Miles Morales: Spider-Man focuses on a teenage boy who spends his weeks at an upscale private school, worrying about things adolescents worry about when he isn't out swinging around the same city as his hero, Peter Parker.
Where these two books diverge is in tone. Christos Cage and artist Mike Hawthorne give Superior a feeling of a goofy time bomb. Doc Ock's haughty sniffiness and sky high superiority complex seems destined to ruin something, sooner or later. As well, this first issue sets the tone by having the ridiculous Stilt Man as an initial enemy. This tone is continued as we see Spider-Man teaming up with the Night Shift, which includes a Frankenstein monster that speaks in Stan Lee like publicity bubbles.
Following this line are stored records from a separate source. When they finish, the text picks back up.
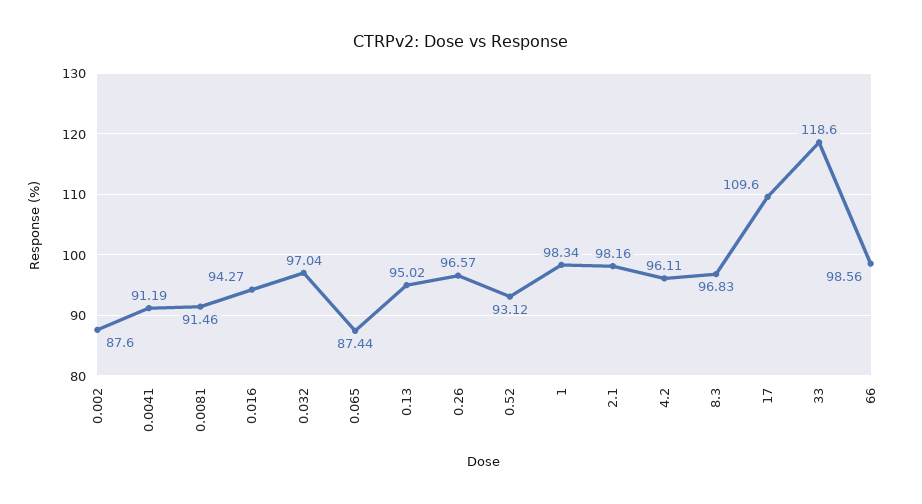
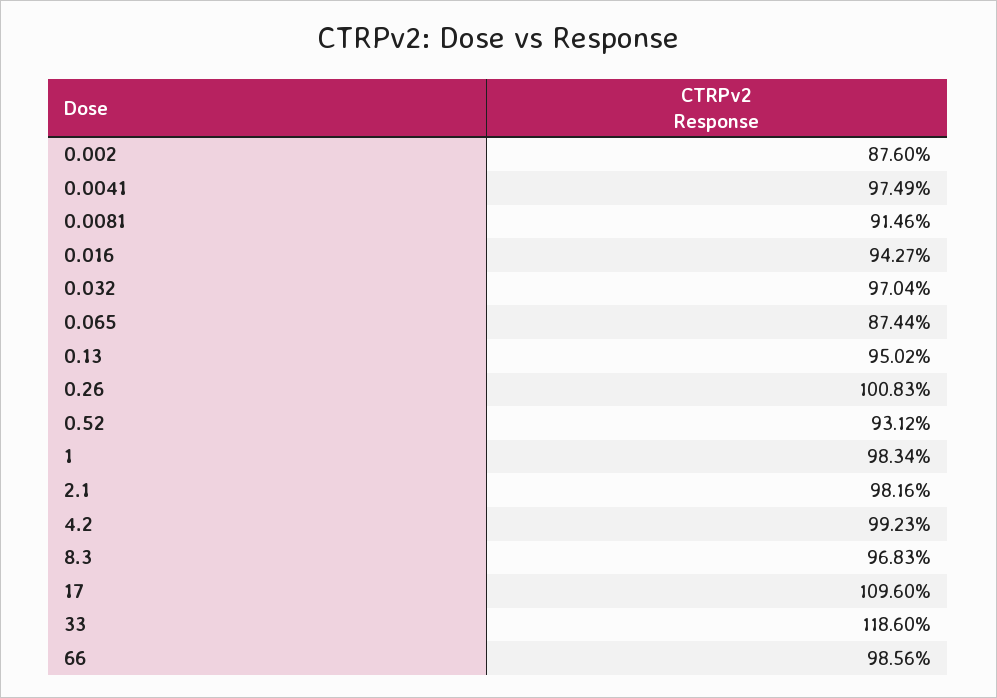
0.0041: 91.19 -> 97.49
0.26: 96.57 -> 100.83
4.2: 96.11 -> 99.23

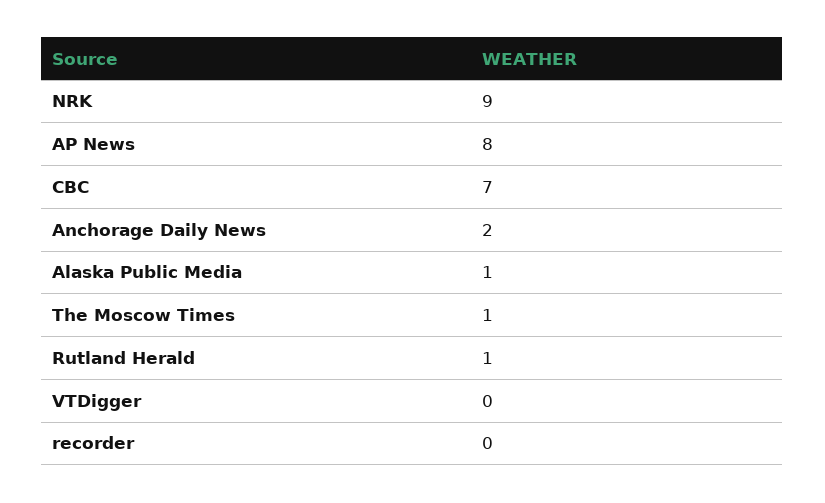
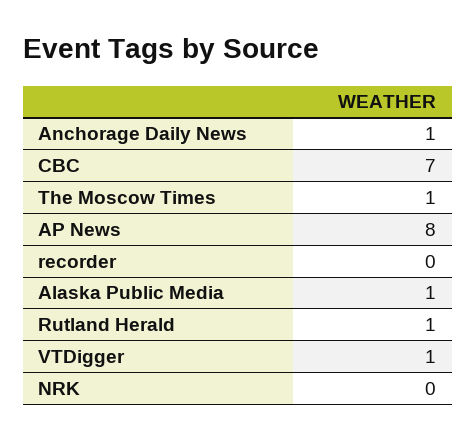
NRK: 9 -> 0
Anchorage Daily News: 2 -> 1
VTDigger: 0 -> 1

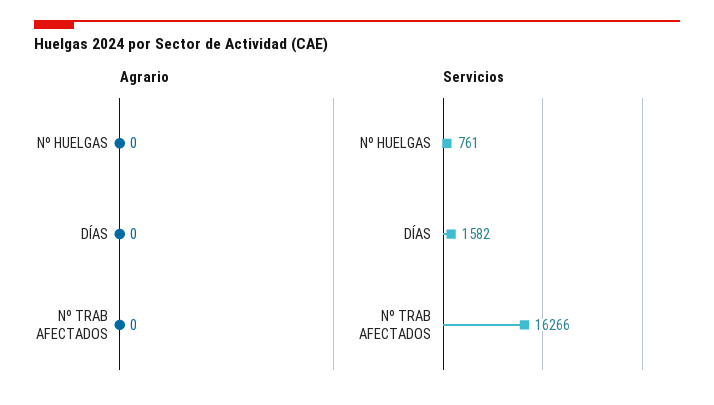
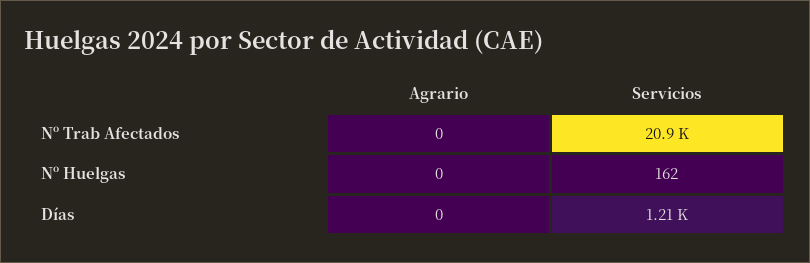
Servicios, Nº HUELGAS: 761 -> 162
Servicios, DÍAS: 1582 -> 1210
Servicios, Nº TRAB AFECTADOS: 16266 -> 20900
If that isn't enough for your wacky bone, a giant clanking robot shows up later. It even whirrs and clicks.
Under writer Saladin Ahmend and artist Javier Garron, Miles Morales takes a more earnest tone. Using the framework of Miles having to keep a journal for his creative writing class, Ahmed has Miles narrate this issue, giving us front row seats as Miles reflects on his happy family life, great friends, his maybe girlfriend, and the wrongs he perceives in the world.
Where Gage centres Superior clearly in the Marvel Universe and superhero problems, Ahmed includes references to migrant children being taken from their parents, as well as poverty in New York. This is a time honoured tradition of Marvel Comics--referencing current social and political problems--but as been proven before, there's not much you can really do with that, narrative wise. Ahmed clearly wants to have Miles be more socially conscious, but there's a hard wall for that, editorially. Ahmed seems to understand this, because after Miles is swinging through the city, considering social problems, he encounters a robbery being perpetuated by robot like beings. You can almost hear him sigh as he says "Well. This, at least, I understand."
I enjoyed both issues, with perhaps a lean towards Superior because of the off in left field characters. As with all new comics, I just hope both titles will be given the time to find their audiences and their writers to do something memorable with these characters, before the appeal of a new Number One!!! sways Marvel to cut them off at the knees.